Beschleunigter Herzschlag im Halbschlaf: Erster Teil
Ich bin nach einem Taugenichts benannt. Wurde ich als Kind nach der Bewandtnis meines eigentümlichen Vornamens gefragt, berichtete ich stets mit verborgenem Stolz – als sei ich so nicht nur bezeichnet, sondern ausgezeichnet und ein gelungener Lebensweg mir vorbestimmt – meine Mutter habe in der Nacht meiner Geburt eine romantische Novelle Joseph von Eichendorffs gelesen und mir am Morgen den Namen der Hauptfigur gegeben, die, einem frisch geborenen Säugling nicht unähnlich, in die Welt geworfen werde, um dort durch Fügung und Geschick schließlich ihr Glück zu finden. So gewiss wähnte ich mich jahrelang als Wiedergänger dieses Helden einer lang vergangenen Epoche, so unsichtbar privilegiert unter meinen Freunden, die allesamt nur Thomas, Andreas oder Florian hießen, und so geschützt und geleitet von der geheimen Losung meines Namens, dass es mich kaum erstaunte, ja mir ganz folgerichtig erschien, als uns der Deutschlehrer in der neunten Klasse eines Tages Eichendorffs Aus dem Leben eines Taugenichts als Lektüre ankündigte und bald darauf die gelben Reclam-Bändchen auf die Pulte verteilte. Ich spürte, meine eigentliche Taufe stand nun bevor, die Begegnung mit meinem romantischen Zwilling würde meine glanzvolle Bestimmung endlich für jedermann enthüllen, hier in diesem Klassenzimmer musste mein neuer Weg, musste meine Wanderung beginnen. Und so las ich mit erwartungsvoller Rührung rasch die ersten Seiten unter der Bank, wurde aber, als mein Name nirgends fiel, zunehmend ungeduldig, übersprang bald Zeilen und ganze Absätze, blätterte wie ein Bestohlener blindwütig durch die Kapitel, im Unterleib das flaue Gefühl aufsteigender Panik, und als der Lehrer mich wegen der raschelnden Unruhe auf meinem Platz anfuhr, was denn los sei, was ich denn da so hektisch suche, brachte ich mit brechender Stimme nur hervor: „Ich kann mich nicht finden.“
Illustrationen von Philip Grot Johann and Edmund Kanoldt
Die Mutter, die ich gleich am Mittag zu Hause in der schwachen Hoffnung zur Rede stellte, sie könne durch eine schlüssige Auflösung, durch eine überraschende Wende den gellenden Spott, dem mich mein Ausbruch in der Klasse ausgeliefert hatte, doch noch in einen späten Triumph auflösen, beteuerte erschrocken ob meiner Verfassung noch einmal die Wahrheit um die Geschichte meines Namens, aber als ich sie ans Bücherregal drängte und sie schließlich ihren längst vergilbten und am Buchrücken schon brüchig gewordenen Band des Taugenichts hervorzog, fand sie zwar auf der ersten Seite noch ihre kaum mehr leserliche Bleistifteintragung Aschheim, Okt. 1976, doch so lang sie auch die Zeilen überflog, dabei immer wieder ungläubig den Kopf schüttelte und flüsterte, das sei seltsam, sehr seltsam, der Taugenichts blieb auch in ihrer Ausgabe ein einsamer Zolleinnehmer ohne Namen, und mit jeder weiteren umgewendeten Seite verstärkte sich das grauenvolle Gefühl in mir, von jeher nicht mehr als ein falsches Versprechen gewesen zu sein.

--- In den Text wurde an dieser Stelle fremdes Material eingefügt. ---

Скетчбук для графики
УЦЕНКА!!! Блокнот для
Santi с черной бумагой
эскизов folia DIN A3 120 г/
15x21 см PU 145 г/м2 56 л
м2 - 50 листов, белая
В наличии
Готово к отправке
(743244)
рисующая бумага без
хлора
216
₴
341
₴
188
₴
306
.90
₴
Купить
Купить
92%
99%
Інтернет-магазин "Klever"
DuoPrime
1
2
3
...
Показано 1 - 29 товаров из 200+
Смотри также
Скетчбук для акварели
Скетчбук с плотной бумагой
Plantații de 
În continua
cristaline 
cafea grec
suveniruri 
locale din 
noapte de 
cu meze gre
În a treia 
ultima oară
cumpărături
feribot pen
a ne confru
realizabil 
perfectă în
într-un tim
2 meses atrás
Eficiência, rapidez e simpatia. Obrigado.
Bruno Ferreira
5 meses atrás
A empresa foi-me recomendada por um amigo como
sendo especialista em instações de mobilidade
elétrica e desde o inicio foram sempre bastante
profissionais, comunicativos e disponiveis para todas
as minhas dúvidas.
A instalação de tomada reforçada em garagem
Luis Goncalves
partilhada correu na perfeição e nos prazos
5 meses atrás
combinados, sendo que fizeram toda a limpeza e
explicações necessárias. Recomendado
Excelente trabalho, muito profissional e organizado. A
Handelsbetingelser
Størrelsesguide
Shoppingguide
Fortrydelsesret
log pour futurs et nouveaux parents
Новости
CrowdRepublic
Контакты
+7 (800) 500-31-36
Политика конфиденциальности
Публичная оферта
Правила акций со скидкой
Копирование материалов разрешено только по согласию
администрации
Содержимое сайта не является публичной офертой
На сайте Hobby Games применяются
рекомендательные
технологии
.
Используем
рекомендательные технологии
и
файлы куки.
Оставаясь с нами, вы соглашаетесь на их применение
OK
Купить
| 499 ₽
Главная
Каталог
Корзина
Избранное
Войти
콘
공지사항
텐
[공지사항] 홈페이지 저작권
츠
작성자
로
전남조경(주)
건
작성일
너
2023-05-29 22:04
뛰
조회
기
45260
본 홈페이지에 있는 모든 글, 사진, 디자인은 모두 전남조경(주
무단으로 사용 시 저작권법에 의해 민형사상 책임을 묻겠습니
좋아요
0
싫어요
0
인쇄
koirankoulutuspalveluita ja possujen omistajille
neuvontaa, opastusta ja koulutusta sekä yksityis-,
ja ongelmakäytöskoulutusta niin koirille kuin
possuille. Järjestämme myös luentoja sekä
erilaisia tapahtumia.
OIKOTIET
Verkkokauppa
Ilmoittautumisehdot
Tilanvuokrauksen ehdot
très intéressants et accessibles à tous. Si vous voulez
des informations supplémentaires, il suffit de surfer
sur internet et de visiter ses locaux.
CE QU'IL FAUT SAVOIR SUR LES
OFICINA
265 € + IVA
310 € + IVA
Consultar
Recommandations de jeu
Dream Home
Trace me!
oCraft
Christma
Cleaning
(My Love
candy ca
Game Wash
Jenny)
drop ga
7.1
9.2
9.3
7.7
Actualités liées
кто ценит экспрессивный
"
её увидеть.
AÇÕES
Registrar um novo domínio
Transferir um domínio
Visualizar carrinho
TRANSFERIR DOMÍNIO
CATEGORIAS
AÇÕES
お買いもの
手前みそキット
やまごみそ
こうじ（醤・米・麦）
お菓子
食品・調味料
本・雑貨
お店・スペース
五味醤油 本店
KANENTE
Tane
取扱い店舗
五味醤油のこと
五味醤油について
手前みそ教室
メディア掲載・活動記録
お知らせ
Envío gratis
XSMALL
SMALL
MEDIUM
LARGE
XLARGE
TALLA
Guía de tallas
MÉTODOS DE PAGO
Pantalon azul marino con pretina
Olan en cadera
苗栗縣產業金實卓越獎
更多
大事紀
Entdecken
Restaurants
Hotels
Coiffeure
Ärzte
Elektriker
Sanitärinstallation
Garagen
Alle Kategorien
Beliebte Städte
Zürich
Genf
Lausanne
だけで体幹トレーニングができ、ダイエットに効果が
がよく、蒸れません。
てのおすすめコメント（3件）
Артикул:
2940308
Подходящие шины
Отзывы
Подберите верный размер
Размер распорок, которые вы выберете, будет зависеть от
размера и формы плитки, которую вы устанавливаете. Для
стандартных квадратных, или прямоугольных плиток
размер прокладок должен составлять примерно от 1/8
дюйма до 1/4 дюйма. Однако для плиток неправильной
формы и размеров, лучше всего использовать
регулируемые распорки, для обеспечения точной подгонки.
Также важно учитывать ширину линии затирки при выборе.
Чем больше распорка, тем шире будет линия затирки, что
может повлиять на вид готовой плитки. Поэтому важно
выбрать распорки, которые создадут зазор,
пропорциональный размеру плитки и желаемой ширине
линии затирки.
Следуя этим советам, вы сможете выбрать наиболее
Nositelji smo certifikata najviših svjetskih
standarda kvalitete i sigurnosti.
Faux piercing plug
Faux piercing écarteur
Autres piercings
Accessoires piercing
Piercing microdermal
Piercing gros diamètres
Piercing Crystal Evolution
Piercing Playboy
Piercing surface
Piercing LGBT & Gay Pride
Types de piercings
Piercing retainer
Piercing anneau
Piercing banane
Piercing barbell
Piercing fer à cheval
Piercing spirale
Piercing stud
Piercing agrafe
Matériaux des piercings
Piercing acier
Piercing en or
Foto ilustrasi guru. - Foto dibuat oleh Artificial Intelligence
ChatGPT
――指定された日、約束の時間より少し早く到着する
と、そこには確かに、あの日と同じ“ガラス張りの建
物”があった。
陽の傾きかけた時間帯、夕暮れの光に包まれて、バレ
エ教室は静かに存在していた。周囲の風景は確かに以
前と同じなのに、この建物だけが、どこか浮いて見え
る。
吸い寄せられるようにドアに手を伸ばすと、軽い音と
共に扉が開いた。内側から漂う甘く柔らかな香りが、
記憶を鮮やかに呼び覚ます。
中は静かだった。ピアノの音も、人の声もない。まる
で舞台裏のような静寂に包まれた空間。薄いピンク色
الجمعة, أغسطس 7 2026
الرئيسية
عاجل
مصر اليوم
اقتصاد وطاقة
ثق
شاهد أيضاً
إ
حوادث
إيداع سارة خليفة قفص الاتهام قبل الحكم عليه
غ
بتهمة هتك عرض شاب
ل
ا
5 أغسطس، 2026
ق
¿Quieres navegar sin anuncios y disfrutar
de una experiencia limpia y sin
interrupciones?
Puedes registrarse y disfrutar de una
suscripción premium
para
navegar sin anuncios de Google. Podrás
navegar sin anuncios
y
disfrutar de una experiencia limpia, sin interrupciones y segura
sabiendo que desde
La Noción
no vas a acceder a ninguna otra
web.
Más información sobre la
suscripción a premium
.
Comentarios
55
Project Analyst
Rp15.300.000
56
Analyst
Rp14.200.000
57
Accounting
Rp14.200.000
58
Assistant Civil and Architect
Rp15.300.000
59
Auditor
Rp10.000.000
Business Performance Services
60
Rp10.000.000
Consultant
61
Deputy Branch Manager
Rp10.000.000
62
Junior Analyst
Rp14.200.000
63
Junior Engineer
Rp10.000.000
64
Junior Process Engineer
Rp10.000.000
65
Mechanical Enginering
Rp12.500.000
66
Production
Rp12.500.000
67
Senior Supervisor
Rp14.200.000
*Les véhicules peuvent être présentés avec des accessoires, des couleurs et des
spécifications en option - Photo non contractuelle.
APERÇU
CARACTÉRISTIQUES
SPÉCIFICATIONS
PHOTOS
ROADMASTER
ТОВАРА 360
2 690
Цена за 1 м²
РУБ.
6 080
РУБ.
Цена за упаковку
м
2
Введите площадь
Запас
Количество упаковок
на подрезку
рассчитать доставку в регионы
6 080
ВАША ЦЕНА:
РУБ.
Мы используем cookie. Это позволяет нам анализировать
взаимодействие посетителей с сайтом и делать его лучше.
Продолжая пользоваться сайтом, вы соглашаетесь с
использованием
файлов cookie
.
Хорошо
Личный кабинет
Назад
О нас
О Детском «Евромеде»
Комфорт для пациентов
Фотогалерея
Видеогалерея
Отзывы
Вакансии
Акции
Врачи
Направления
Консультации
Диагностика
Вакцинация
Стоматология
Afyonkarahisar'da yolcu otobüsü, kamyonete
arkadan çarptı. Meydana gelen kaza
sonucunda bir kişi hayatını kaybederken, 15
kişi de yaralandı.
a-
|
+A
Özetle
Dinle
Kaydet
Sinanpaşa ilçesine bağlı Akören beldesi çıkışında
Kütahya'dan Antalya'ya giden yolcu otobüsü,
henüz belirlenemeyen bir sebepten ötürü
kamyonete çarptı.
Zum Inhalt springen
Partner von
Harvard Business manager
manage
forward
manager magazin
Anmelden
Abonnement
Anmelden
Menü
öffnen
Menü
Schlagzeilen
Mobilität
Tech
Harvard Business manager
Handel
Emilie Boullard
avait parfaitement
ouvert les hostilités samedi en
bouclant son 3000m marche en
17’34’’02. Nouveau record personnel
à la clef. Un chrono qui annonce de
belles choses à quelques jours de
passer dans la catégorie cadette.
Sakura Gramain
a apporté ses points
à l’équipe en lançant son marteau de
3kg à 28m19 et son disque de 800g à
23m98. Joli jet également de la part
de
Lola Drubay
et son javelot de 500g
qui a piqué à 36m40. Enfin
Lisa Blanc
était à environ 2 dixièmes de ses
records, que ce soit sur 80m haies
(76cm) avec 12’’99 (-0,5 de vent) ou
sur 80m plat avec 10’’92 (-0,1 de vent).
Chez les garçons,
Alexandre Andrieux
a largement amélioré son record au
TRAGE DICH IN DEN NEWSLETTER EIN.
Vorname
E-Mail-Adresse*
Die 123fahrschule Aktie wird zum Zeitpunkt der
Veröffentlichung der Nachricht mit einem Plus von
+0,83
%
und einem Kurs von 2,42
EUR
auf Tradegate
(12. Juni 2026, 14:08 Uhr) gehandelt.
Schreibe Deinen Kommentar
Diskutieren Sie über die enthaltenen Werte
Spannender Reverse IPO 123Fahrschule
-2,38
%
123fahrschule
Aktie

(c) Literaturportal Bayern
Jahre später lüftete sich das Geheimnis, als ich während meines Filmstudiums durch Zufall auf den Film Der Taugenichts stieß, einen Stummfilm von Carl Froelich aus dem Jahre 1921, den meine Mutter, wie sich nun herausstellte, tatsächlich kurz vor meiner Geburt im Münchner Filmmuseum gesehen hatte und dessen Hauptfigur Fridolin ihre Erinnerung offenbar in den Roman Eichendorffs hatte übergehen lassen. Mich überkam augenblicklich ein merkwürdig heftiges Gefühl der Erleichterung angesichts des Rätsels Lösung, als sei ich unverhofft von einer schweren Anklage freigesprochen. Und doch bin ich eine diffuse, tief in mir verankerte Furcht vor Entwurzelung seit jenem Kindheitserlebnis nie ganz losgeworden. Letztlich, so glaube ich, habe ich allein deshalb mit dem Schreiben begonnen, aus einer romantischen Sehnsucht nach Identität heraus, denn Schreiben bedeutet Selbstbestimmung auch im ganz wörtlichen Sinne, und noch heute kann ich nicht anders, als bei jedem neu erschienenen Buch von mir zunächst lang den Namen auf dem Umschlag zu betrachten und mich zu fragen, ob ich all diese Seiten wirklich selbst geschrieben haben könne oder nicht doch möglicherweise einem neuerlichen Betrug aufsitze.
Fortsetzung folgt ...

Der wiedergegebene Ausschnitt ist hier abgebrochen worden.